### DATA SHOWN
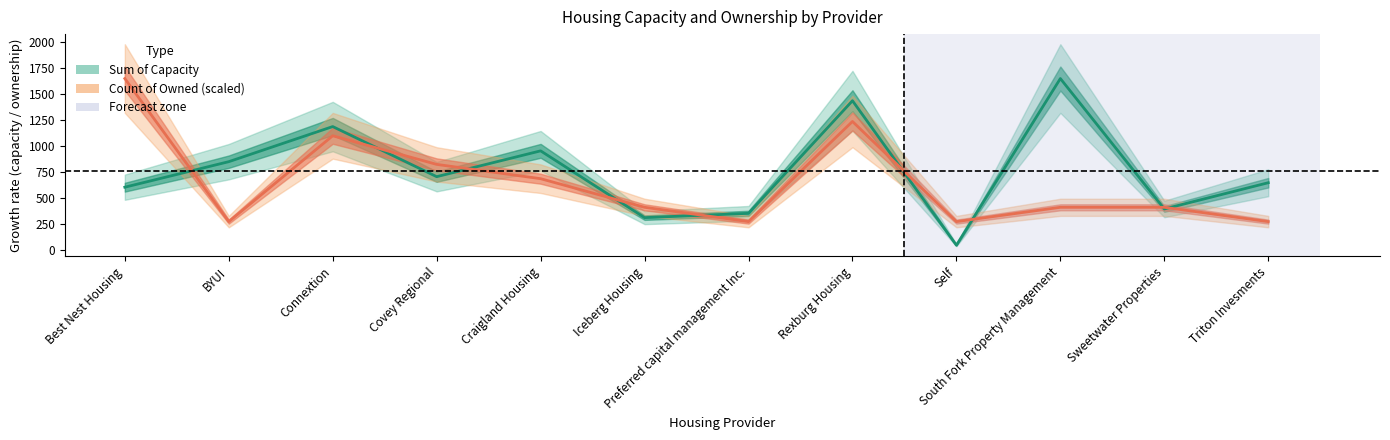

Which label corresponds to the largest value in the chart?

South Fork Property Management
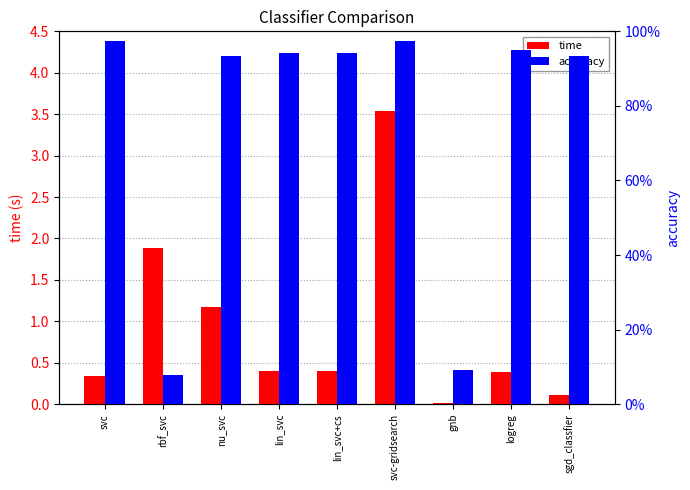

What is the total value across all series at svc?

1.3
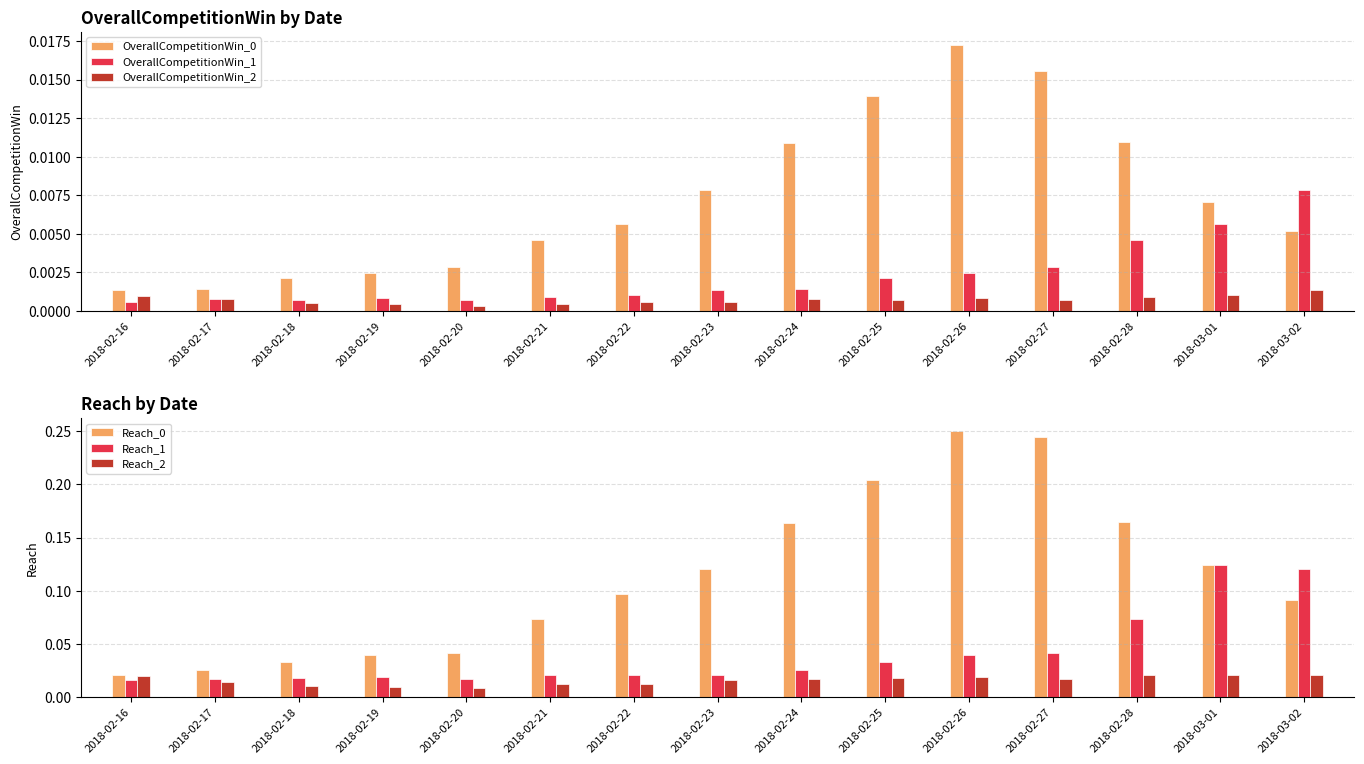

Which series has the widest spread of values?

Reach_0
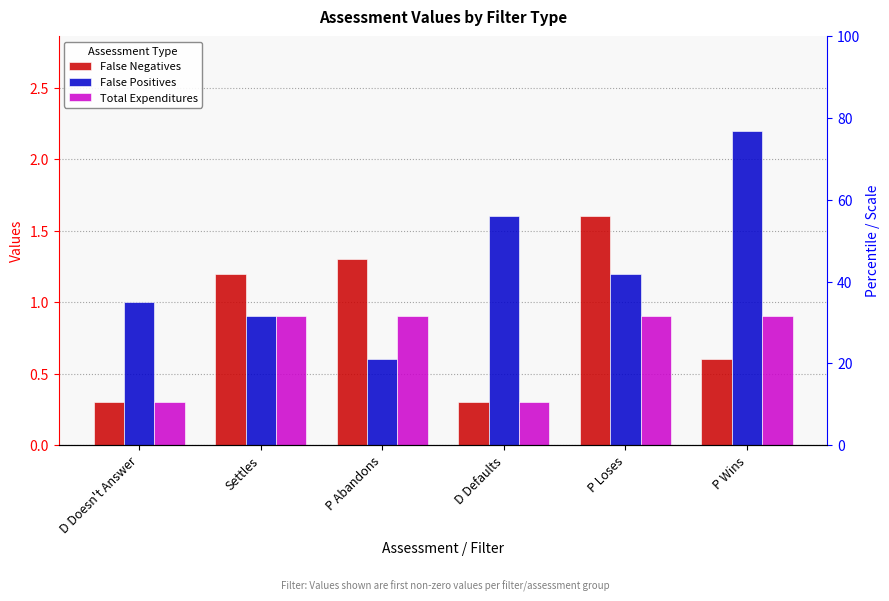

What is the difference between the Total Expenditures values at Settles and D Defaults?

0.6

### YOUR TASK
Print the listing above line for line, without any changes, and omit the pictures.

### EXERCISE OUTPUT
Which label corresponds to the largest value in the chart?

South Fork Property Management

What is the total value across all series at svc?

1.3

Which series has the widest spread of values?

Reach_0

What is the difference between the Total Expenditures values at Settles and D Defaults?

0.6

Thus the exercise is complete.